Da der Humira-Import von Inopha um etwa 150 Euro günstiger ist als das Humira-Original, darf aufgrund des Wirtschaftlichkeitsgebotes nur der Import abgegeben werden. Zudem ist dieser Import das einzige Adalimumab-Präparat mit der Darreichungsform „FER“ (= Fertigspritze).

Diese Antwort ist falsch.

Da es sich bei der Verordnung um einen gentechnisch hergestellten Arzneistoff handelt, ist die Verordnung ohne Nennung eines Herstellers als unklare Verordnung einzustufen.

Es muss das rabattierte Original zum gefundenen Import abgegeben werden, da dies Vorrang vor einem unrabattierten Import hat, auch wenn die Darreichungsformen sich unterscheiden (FER bzw. ILO).

Diese Antwort ist falsch.

Da es sich bei der Verordnung um einen gentechnisch hergestellten Arzneistoff handelt, ist die Verordnung ohne Nennung eines Herstellers als unklare Verordnung einzustufen.

Diese Verordnung ist als unklare Verordnung einzustufen.

Diese Antwort ist richtig.

Gentechnisch hergestellte Arzneistoffe, sogenannte Biologika/Biosimilars, müssen immer eindeutig unter ihrem Produktnamen oder zumindest mit Nennung des Herstellers verordnet werden. Eine Wirkstoffverordnung ist nicht ausreichend und muss vor der Abgabe spezifiziert werden. Ausgehend von der geänderten Verordnung wird dann die Suche nach möglichen rabattierten Präparaten durchgeführt.

Erklärung

Auflösung der Abgabefrage des Monats

Verordnet der Arzt ein biotechnologisch hergestelltes Arzneimittel nur unter Nennung des Wirkstoffes, ist Vorsicht geboten bzw. besteht die Gefahr einer Retaxation. Denn nur ausgehend von einem konkreten Produkt wird der richtige Austausch per Apothekensoftware angezeigt. Daher empfiehlt es sich, bei einer reinen Wirkstoffverordnung den Arzt um die Neuausstellung eines Rezeptes mit eindeutiger Angabe eines Präparates zu bitten. Ist dies nicht möglich, kann die Apotheke den Präparatenamen und/oder den Hersteller nach Rücksprache mit dem Arzt selbst ergänzen und diese Änderung mit Datum und Kürzel abzeichnen (nach § 3 Rahmenvertrag).

Verordnet der Arzt ein Präparat eindeutig unter seinem Namen, muss im Rahmen von Rabattverträgen ein Austausch auf das rabattierte Arzneimittel vorgenommen werden (lt. § 4 Rahmenvertrag).
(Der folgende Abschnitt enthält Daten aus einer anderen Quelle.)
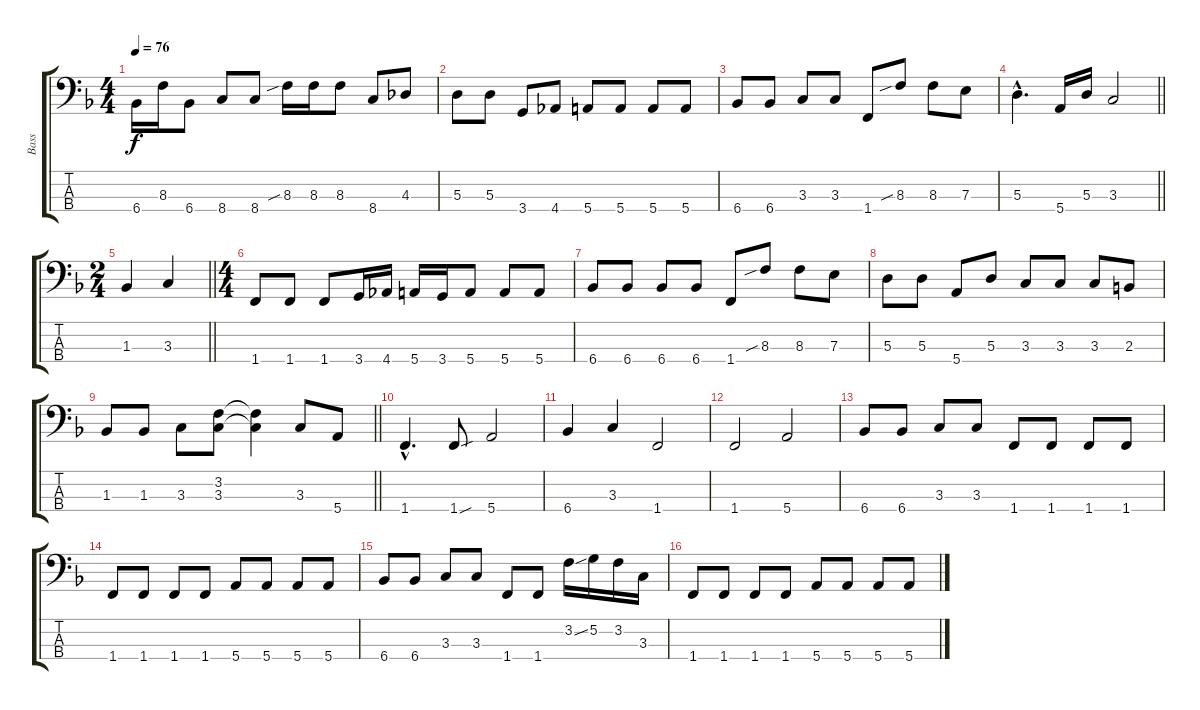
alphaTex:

\track ("Bass" "Bass") {instrument electricbassfinger}
\staff {score tabs}
\tuning (G2 D2 A1 E1) {hide}
\ts (4 4)
\tempo 76
\clef f4
\ks f
6.4.16{dy f} 8.3.16 6.4.8 8.4.8 8.4.8 8.3{sib}.16 8.3.16 8.3.8 8.4.8 4.3.8 |
5.3.8 5.3.8 3.4.8 4.4.8 5.4.8 5.4.8 5.4.8 5.4.8 |
6.4.8 6.4.8 3.3.8 3.3.8 1.4.8 8.3{sib}.8 8.3.8 7.3.8 |
\barLineRight lightlight
5.3{hac}.4{d} 5.4.16 5.3.16 3.3.2 |
\ts (2 4)
\barLineRight lightlight
1.3.4 3.3.4 |
\ts (4 4)
1.4.8 1.4.8 1.4.8 3.4.16 4.4.16 5.4.16 3.4.16 5.4.8 5.4.8 5.4.8 |
6.4.8 6.4.8 6.4.8 6.4.8 1.4.8 8.3{sib}.8 8.3.8 7.3.8 |
5.3.8 5.3.8 5.4.8 5.3.8 3.3.8 3.3.8 3.3.8 2.3.8 |
\barLineRight lightlight
1.3.8 1.3.8 3.3.8 (3.2 3.3).8 (3.2{t} 3.3{t}).4 3.3.8 5.4.8 |
1.4{hac}.4{d} 1.4{sou}.8 5.4.2 |
6.4.4 3.3.4 1.4.2 |
1.4.2 5.4.2 |
6.4.8 6.4.8 3.3.8 3.3.8 1.4.8 1.4.8 1.4.8 1.4.8 |
1.4.8 1.4.8 1.4.8 1.4.8 5.4.8 5.4.8 5.4.8 5.4.8 |
6.4.8 6.4.8 3.3.8 3.3.8 1.4.8 1.4.8 3.2{ss}.16 5.2.16 3.2.16 3.3.16 |
1.4.8 1.4.8 1.4.8 1.4.8 5.4.8 5.4.8 5.4.8 5.4.8
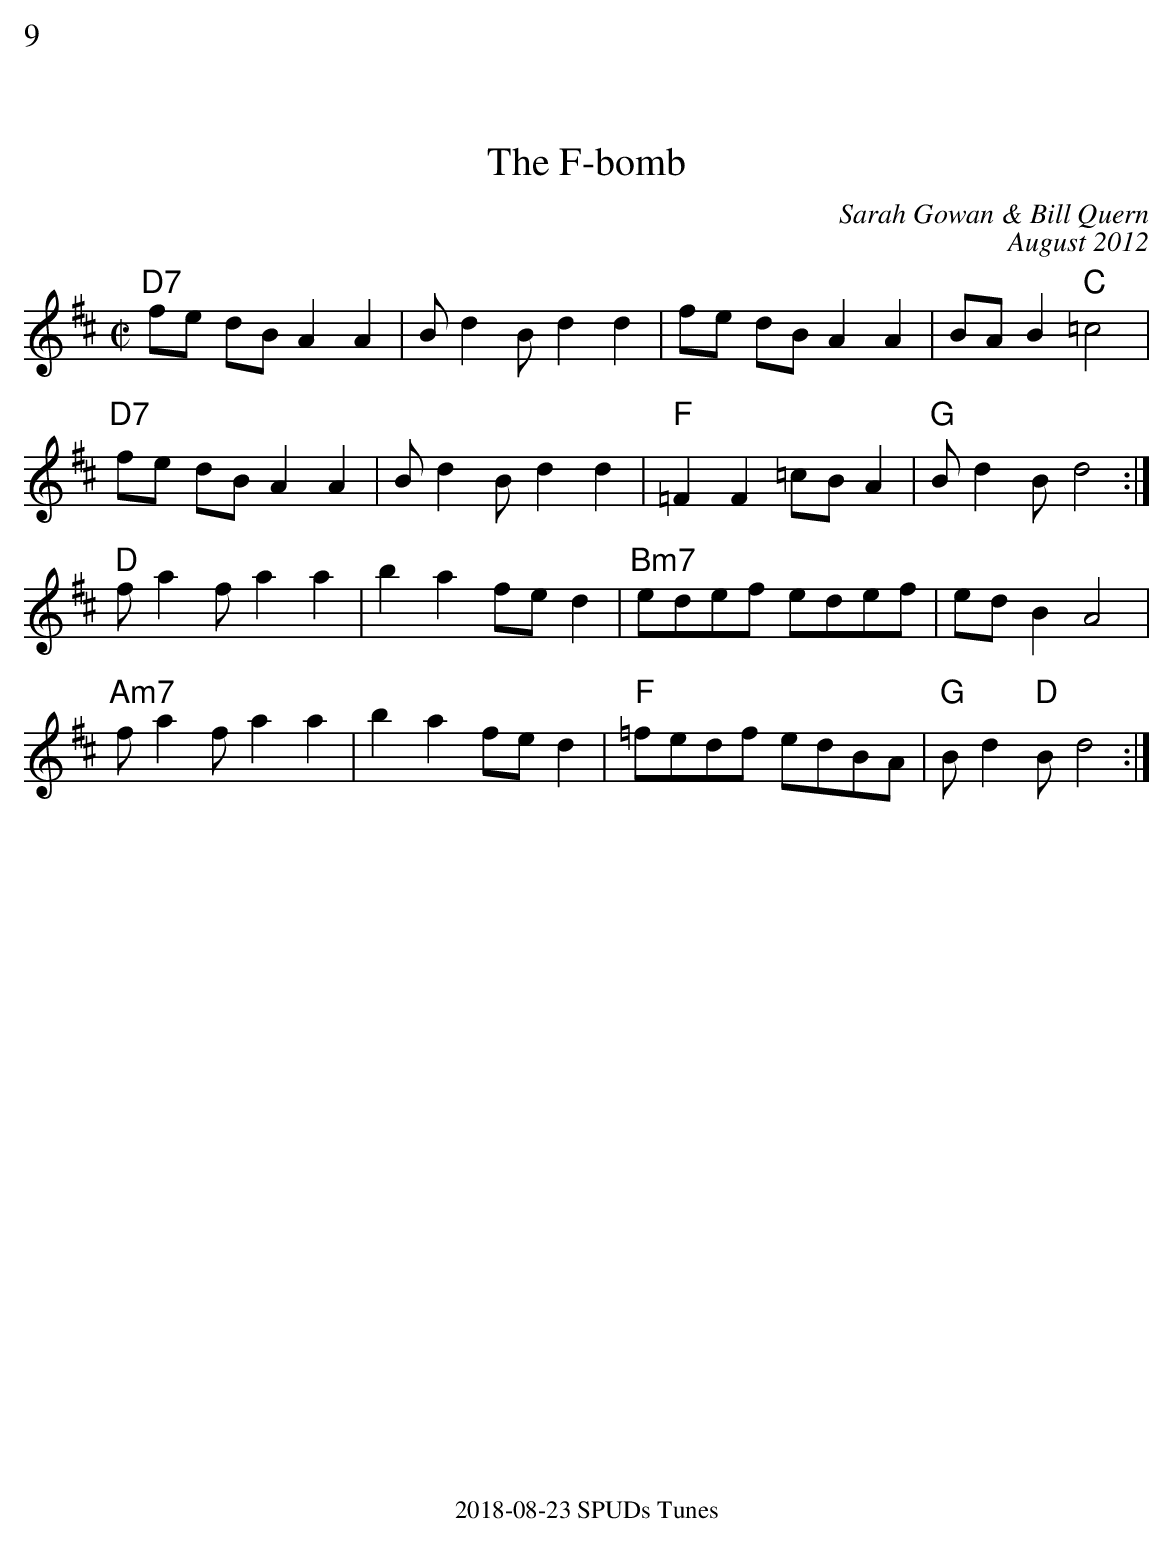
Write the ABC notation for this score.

X:1
%%text 9
T:The F-bomb
C:Sarah Gowan & Bill Quern
C:August 2012
M:C|
L:1/8
K:D
"D7"fe dB A2A2|Bd2 Bd2d2|fe dBA2A2|BAB2"C"=c4|
"D7"fe dB A2A2|Bd2 Bd2d2|"F"=F2F2=cBA2|"G"Bd2 Bd4:|
"D"fa2fa2a2|b2a2 fed2|"Bm7"edef edef|edB2 A4|
"Am7"fa2fa2a2|b2a2 fed2|"F"=fedf edBA|"G"Bd2 "D"Bd4:|
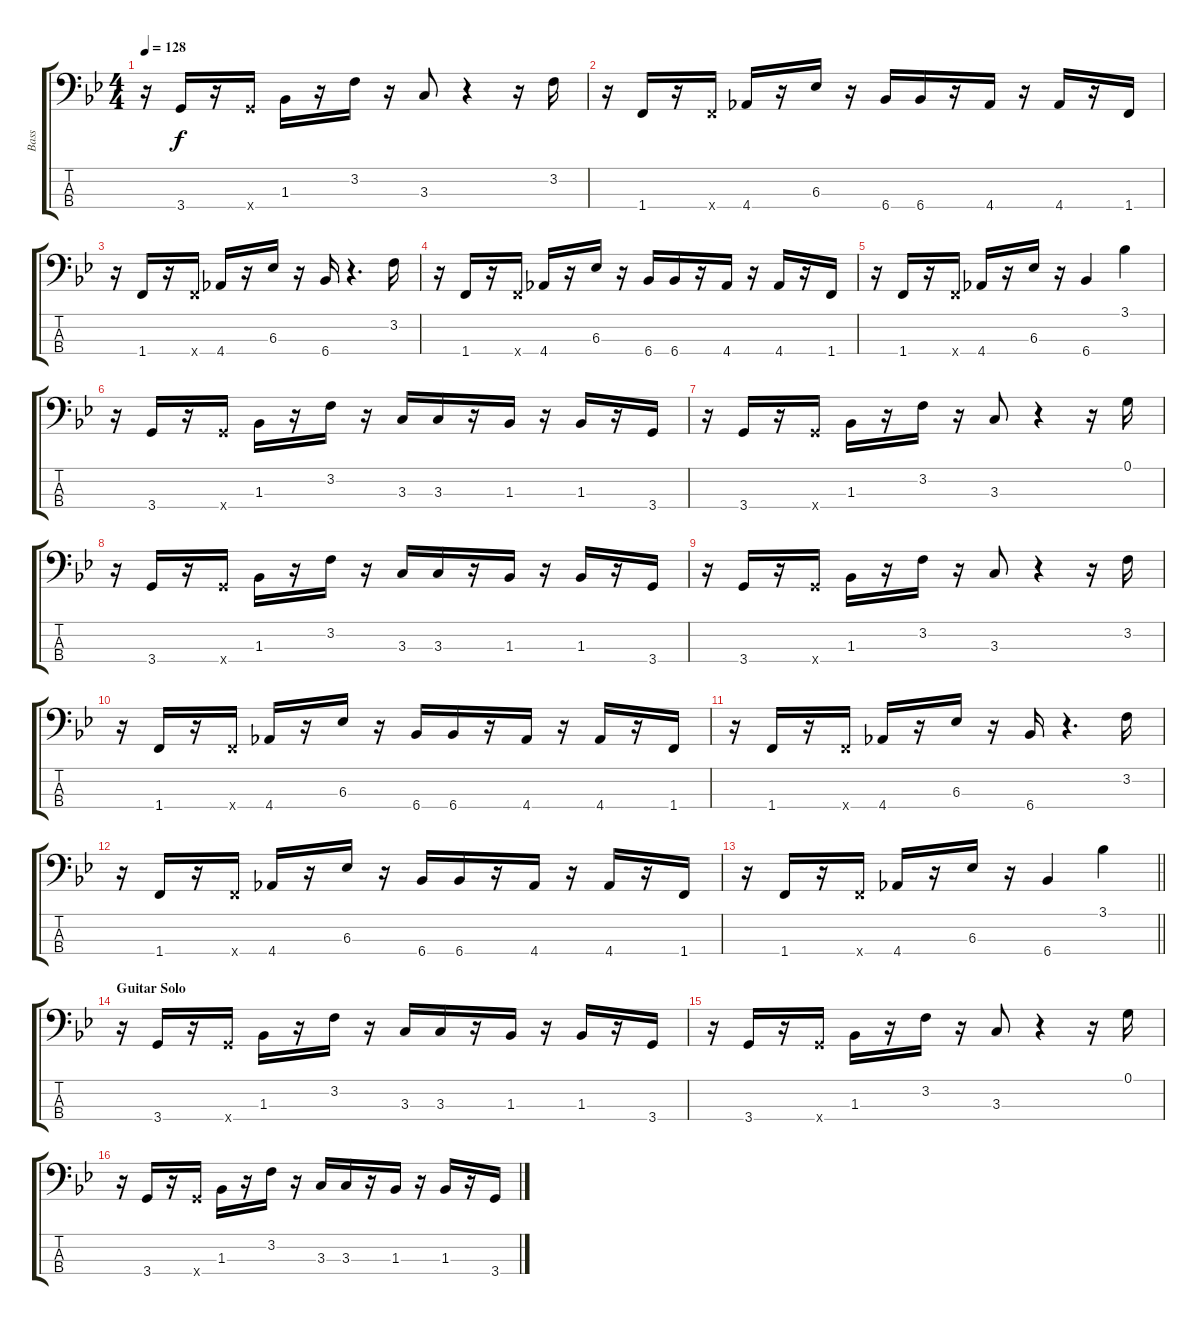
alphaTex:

\track ("Bass" "Bass") {instrument slapbass1}
\staff {score tabs}
\tuning (G2 D2 A1 E1) {hide}
\ts (4 4)
\tempo 128
\clef f4
\ks gminor
r.16{dy f} 3.4.16 r.16 3.4{x}.16 1.3.16 r.16 3.2.16 r.16 3.3.8 r.4 r.16 3.2.16 |
r.16 1.4.16 r.16 1.4{x}.16 4.4.16 r.16 6.3.16 r.16 6.4.16 6.4.16 r.16 4.4.16 r.16 4.4.16 r.16 1.4.16 |
r.16 1.4.16 r.16 1.4{x}.16 4.4.16 r.16 6.3.16 r.16 6.4.16 r.4{d} 3.2.16 |
r.16 1.4.16 r.16 1.4{x}.16 4.4.16 r.16 6.3.16 r.16 6.4.16 6.4.16 r.16 4.4.16 r.16 4.4.16 r.16 1.4.16 |
r.16 1.4.16 r.16 1.4{x}.16 4.4.16 r.16 6.3.16 r.16 6.4.4 3.1.4 |
r.16 3.4.16 r.16 3.4{x}.16 1.3.16 r.16 3.2.16 r.16 3.3.16 3.3.16 r.16 1.3.16 r.16 1.3.16 r.16 3.4.16 |
r.16 3.4.16 r.16 3.4{x}.16 1.3.16 r.16 3.2.16 r.16 3.3.8 r.4 r.16 0.1.16 |
r.16 3.4.16 r.16 3.4{x}.16 1.3.16 r.16 3.2.16 r.16 3.3.16 3.3.16 r.16 1.3.16 r.16 1.3.16 r.16 3.4.16 |
r.16 3.4.16 r.16 3.4{x}.16 1.3.16 r.16 3.2.16 r.16 3.3.8 r.4 r.16 3.2.16 |
r.16 1.4.16 r.16 1.4{x}.16 4.4.16 r.16 6.3.16 r.16 6.4.16 6.4.16 r.16 4.4.16 r.16 4.4.16 r.16 1.4.16 |
r.16 1.4.16 r.16 1.4{x}.16 4.4.16 r.16 6.3.16 r.16 6.4.16 r.4{d} 3.2.16 |
r.16 1.4.16 r.16 1.4{x}.16 4.4.16 r.16 6.3.16 r.16 6.4.16 6.4.16 r.16 4.4.16 r.16 4.4.16 r.16 1.4.16 |
\barLineRight lightlight
r.16 1.4.16 r.16 1.4{x}.16 4.4.16 r.16 6.3.16 r.16 6.4.4 3.1.4 |
\section ("" "Guitar Solo")
r.16 3.4.16 r.16 3.4{x}.16 1.3.16 r.16 3.2.16 r.16 3.3.16 3.3.16 r.16 1.3.16 r.16 1.3.16 r.16 3.4.16 |
r.16 3.4.16 r.16 3.4{x}.16 1.3.16 r.16 3.2.16 r.16 3.3.8 r.4 r.16 0.1.16 |
r.16 3.4.16 r.16 3.4{x}.16 1.3.16 r.16 3.2.16 r.16 3.3.16 3.3.16 r.16 1.3.16 r.16 1.3.16 r.16 3.4.16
Da Importe und bezugnehmendes Original als identisch gelten, müssen auch Biologika innerhalb der Import-Original-Gruppe aufgrund von Rabattverträgen ausgetauscht werden und zwar auch dann, wenn ihre Darreichungsformen nicht das identische Kürzel tragen (zum Beispiel „FER“). Ein Austausch ist innerhalb der Import-Original-Gruppe dann erlaubt, wenn die Darreichungsform therapeutisch vergleichbar ist (hier zum Beispiel „ILO“ und „FER“).

Ein Austausch außerhalb der Import-Original-Gruppe ist nur dann erlaubt, wenn es sich um Bioidenticals handelt, die die gleichen Ausgangsstoffe und denselben Herstellungsprozess aufweisen. Diese sind in der Anlage I zum Rahmenvertrag gelistet:

Für den Wirkstoff Adalimumab sind keine Bioidenticals gelistet, sodass ein Austausch eines konkret verordneten Produktes nur innerhalb der Import-Original-Gruppe stattfinden darf.